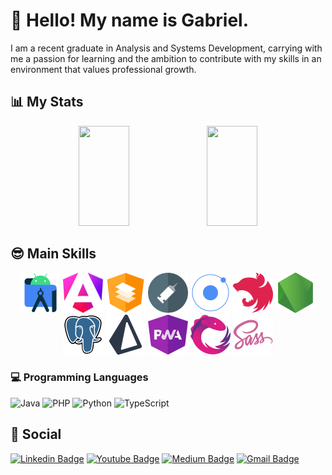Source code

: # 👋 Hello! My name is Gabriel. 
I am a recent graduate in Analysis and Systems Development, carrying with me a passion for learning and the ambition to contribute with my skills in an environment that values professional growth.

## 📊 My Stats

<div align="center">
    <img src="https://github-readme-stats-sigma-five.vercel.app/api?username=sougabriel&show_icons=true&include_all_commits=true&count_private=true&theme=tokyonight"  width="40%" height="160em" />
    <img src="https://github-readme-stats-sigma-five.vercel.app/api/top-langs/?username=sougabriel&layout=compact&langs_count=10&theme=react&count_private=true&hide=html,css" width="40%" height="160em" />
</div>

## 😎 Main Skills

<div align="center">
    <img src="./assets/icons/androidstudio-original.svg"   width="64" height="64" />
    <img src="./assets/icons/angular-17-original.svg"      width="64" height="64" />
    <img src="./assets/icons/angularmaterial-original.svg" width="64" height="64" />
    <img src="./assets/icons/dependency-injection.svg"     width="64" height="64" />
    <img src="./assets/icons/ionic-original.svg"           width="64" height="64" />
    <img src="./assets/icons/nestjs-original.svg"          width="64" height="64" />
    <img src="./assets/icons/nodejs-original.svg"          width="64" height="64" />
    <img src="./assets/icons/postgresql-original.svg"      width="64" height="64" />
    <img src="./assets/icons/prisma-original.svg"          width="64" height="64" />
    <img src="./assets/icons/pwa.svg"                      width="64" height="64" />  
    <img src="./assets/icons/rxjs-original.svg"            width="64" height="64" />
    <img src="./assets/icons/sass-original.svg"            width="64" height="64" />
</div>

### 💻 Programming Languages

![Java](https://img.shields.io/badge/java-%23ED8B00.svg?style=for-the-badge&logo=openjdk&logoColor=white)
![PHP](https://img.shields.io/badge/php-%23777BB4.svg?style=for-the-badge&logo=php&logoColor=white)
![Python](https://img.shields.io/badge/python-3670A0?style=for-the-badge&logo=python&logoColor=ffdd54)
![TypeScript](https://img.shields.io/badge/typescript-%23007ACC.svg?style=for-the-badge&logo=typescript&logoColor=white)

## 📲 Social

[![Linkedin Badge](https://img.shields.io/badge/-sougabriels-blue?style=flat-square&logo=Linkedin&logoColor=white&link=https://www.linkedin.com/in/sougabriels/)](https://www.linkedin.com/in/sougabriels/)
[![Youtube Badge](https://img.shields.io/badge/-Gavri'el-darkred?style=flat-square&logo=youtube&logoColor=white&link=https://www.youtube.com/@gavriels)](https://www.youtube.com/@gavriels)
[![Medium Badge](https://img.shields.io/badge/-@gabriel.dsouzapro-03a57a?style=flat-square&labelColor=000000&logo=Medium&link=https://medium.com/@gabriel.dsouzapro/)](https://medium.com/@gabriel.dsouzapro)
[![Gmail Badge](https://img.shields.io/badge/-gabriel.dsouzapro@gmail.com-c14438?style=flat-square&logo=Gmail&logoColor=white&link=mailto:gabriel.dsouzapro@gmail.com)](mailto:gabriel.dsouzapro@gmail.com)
==================================================
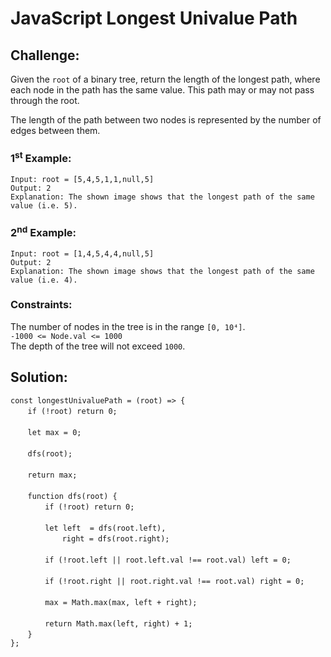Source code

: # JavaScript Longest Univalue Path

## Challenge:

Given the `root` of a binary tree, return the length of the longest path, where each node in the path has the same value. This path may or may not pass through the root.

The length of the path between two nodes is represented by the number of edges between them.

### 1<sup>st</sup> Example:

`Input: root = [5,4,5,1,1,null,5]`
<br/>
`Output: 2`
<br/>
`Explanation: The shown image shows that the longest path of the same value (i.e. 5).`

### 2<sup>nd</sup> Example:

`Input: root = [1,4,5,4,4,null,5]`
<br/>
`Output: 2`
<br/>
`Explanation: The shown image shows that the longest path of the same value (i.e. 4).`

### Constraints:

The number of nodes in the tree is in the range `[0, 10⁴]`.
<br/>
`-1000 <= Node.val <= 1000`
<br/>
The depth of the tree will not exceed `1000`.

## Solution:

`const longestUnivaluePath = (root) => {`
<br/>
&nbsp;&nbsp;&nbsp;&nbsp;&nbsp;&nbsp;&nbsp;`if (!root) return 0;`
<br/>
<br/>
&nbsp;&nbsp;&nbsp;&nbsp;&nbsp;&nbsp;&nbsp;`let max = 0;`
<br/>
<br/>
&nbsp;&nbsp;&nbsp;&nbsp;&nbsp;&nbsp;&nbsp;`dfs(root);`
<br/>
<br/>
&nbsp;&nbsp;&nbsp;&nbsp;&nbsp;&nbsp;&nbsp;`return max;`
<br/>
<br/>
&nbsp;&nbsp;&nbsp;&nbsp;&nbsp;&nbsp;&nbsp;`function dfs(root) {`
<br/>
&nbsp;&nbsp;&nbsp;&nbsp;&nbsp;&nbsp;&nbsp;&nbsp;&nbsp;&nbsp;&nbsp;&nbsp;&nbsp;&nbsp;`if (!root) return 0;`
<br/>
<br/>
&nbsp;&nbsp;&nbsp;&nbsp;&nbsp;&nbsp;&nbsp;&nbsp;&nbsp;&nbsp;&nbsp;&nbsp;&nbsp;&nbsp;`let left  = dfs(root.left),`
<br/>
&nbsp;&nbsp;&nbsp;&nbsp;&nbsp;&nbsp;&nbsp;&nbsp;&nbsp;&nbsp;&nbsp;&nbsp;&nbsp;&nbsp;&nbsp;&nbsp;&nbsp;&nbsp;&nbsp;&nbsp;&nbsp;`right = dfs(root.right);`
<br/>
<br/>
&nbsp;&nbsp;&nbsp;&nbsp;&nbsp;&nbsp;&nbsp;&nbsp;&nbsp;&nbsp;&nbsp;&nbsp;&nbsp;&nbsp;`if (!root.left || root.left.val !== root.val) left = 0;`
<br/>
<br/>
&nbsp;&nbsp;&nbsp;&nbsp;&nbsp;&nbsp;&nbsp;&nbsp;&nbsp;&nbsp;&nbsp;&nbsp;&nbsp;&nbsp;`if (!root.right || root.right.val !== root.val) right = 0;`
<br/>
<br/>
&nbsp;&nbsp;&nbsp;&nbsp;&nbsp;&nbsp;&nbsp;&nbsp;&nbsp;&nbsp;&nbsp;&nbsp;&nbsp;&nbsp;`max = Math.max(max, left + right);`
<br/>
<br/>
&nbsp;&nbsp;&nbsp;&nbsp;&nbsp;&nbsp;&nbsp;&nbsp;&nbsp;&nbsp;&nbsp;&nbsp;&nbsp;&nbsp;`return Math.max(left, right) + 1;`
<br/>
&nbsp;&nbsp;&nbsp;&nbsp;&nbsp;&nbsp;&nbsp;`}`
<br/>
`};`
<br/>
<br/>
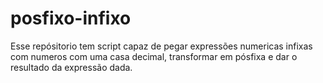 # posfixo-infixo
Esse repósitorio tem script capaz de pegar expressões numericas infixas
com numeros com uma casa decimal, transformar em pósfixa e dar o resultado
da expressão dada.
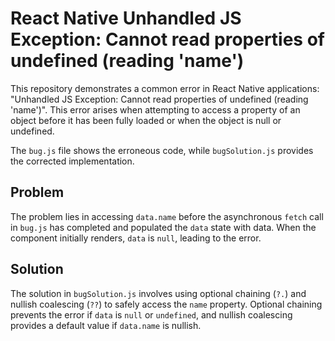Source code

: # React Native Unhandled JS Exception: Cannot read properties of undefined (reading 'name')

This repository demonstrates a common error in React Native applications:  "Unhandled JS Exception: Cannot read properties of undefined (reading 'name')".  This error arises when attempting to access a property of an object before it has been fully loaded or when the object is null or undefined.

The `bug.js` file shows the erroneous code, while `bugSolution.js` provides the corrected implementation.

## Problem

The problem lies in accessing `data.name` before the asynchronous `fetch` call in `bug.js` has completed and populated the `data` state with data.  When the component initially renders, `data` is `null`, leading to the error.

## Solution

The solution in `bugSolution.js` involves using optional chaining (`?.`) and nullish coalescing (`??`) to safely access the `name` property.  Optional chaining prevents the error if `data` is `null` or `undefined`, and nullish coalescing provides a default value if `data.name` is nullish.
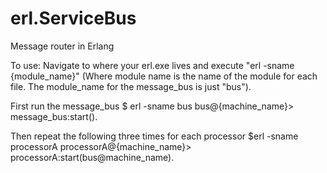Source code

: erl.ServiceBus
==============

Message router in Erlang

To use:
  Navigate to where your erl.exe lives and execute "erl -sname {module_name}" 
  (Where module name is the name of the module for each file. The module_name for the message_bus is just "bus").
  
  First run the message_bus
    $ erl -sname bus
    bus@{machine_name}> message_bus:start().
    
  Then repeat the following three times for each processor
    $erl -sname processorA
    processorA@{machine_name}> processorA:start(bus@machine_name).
==================================================
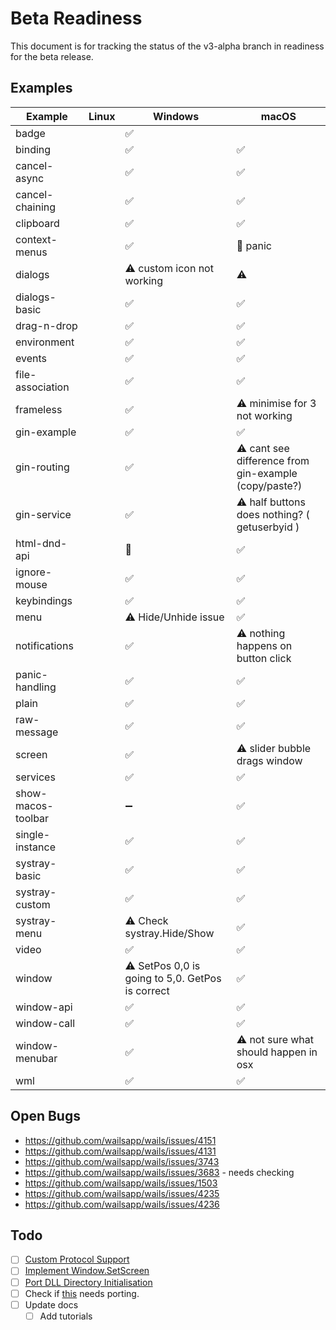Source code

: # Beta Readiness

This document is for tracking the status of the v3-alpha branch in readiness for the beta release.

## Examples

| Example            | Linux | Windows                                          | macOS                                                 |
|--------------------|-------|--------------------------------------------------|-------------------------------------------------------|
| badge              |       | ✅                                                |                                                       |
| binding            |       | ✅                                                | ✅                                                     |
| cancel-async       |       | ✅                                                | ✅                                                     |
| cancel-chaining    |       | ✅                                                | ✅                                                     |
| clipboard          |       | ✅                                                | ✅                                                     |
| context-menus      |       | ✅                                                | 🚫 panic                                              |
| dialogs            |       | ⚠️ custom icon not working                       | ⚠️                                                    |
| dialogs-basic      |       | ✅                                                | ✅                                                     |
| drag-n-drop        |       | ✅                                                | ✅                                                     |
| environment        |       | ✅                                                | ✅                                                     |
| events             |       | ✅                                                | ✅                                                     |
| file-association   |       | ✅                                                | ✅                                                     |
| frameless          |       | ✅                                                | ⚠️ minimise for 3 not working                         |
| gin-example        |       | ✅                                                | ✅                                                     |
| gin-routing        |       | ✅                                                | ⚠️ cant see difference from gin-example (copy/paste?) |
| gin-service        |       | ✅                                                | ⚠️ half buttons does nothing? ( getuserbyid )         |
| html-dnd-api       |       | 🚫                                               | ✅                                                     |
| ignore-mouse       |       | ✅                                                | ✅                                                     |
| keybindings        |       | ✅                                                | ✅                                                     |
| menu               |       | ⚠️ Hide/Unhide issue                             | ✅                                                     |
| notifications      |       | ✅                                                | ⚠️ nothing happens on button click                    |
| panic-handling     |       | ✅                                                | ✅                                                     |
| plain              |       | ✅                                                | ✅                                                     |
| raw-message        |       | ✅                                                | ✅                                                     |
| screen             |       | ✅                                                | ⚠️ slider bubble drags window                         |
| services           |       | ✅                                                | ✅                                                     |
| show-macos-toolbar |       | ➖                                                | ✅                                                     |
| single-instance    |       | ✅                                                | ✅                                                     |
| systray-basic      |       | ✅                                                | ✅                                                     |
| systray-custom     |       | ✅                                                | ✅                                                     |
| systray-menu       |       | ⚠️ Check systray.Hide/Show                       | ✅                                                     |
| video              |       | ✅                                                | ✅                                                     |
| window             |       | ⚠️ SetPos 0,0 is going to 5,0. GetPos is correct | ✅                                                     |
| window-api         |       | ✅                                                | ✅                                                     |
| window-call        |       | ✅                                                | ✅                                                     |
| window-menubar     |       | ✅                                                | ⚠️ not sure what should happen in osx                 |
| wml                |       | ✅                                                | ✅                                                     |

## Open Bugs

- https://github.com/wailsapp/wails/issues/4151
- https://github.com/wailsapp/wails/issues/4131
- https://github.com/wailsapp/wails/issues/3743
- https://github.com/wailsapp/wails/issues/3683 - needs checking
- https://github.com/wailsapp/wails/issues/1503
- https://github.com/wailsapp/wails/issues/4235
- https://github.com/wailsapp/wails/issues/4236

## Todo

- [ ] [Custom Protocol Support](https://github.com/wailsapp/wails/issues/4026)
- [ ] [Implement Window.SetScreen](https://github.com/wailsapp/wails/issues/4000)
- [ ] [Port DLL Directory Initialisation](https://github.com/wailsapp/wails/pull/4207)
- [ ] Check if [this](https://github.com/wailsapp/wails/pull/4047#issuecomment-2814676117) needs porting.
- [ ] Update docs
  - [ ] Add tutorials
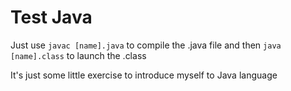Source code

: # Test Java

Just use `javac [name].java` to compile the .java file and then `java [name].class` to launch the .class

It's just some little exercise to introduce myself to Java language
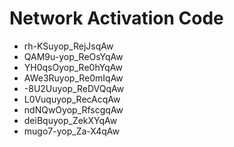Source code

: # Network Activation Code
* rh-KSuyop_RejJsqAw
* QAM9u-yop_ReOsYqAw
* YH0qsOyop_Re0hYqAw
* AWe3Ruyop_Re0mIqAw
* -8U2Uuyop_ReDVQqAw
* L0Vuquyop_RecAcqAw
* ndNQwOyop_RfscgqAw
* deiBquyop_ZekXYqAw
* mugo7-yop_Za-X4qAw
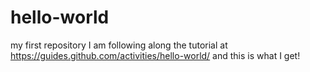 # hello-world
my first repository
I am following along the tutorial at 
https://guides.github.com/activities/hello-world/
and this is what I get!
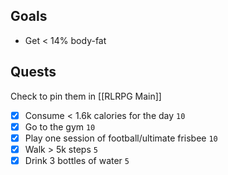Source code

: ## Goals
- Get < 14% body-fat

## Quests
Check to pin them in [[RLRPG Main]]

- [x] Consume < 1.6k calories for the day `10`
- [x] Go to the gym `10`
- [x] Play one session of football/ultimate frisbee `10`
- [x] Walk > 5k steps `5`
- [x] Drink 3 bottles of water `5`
==================================================
What to do: What do the entries above read from the line containing "- https://github.com/wailsapp/wails/issues/4131" through the line containing "- [x] Drink"? Output those lines exactly, both ends included, with the pictures left out.

Response for this exercise:
- https://github.com/wailsapp/wails/issues/4131
- https://github.com/wailsapp/wails/issues/3743
- https://github.com/wailsapp/wails/issues/3683 - needs checking
- https://github.com/wailsapp/wails/issues/1503
- https://github.com/wailsapp/wails/issues/4235
- https://github.com/wailsapp/wails/issues/4236

## Todo

- [ ] [Custom Protocol Support](https://github.com/wailsapp/wails/issues/4026)
- [ ] [Implement Window.SetScreen](https://github.com/wailsapp/wails/issues/4000)
- [ ] [Port DLL Directory Initialisation](https://github.com/wailsapp/wails/pull/4207)
- [ ] Check if [this](https://github.com/wailsapp/wails/pull/4047#issuecomment-2814676117) needs porting.
- [ ] Update docs
  - [ ] Add tutorials
Source code

: # Test Java

Just use `javac [name].java` to compile the .java file and then `java [name].class` to launch the .class

It's just some little exercise to introduce myself to Java language
Source code

: # Network Activation Code
* rh-KSuyop_RejJsqAw
* QAM9u-yop_ReOsYqAw
* YH0qsOyop_Re0hYqAw
* AWe3Ruyop_Re0mIqAw
* -8U2Uuyop_ReDVQqAw
* L0Vuquyop_RecAcqAw
* ndNQwOyop_RfscgqAw
* deiBquyop_ZekXYqAw
* mugo7-yop_Za-X4qAw
 # hello-world
my first repository
I am following along the tutorial at 
https://guides.github.com/activities/hello-world/
and this is what I get!
Source code

: ## Goals
- Get < 14% body-fat

## Quests
Check to pin them in [[RLRPG Main]]

- [x] Consume < 1.6k calories for the day `10`
- [x] Go to the gym `10`
- [x] Play one session of football/ultimate frisbee `10`
- [x] Walk > 5k steps `5`
- [x] Drink 3 bottles of water `5`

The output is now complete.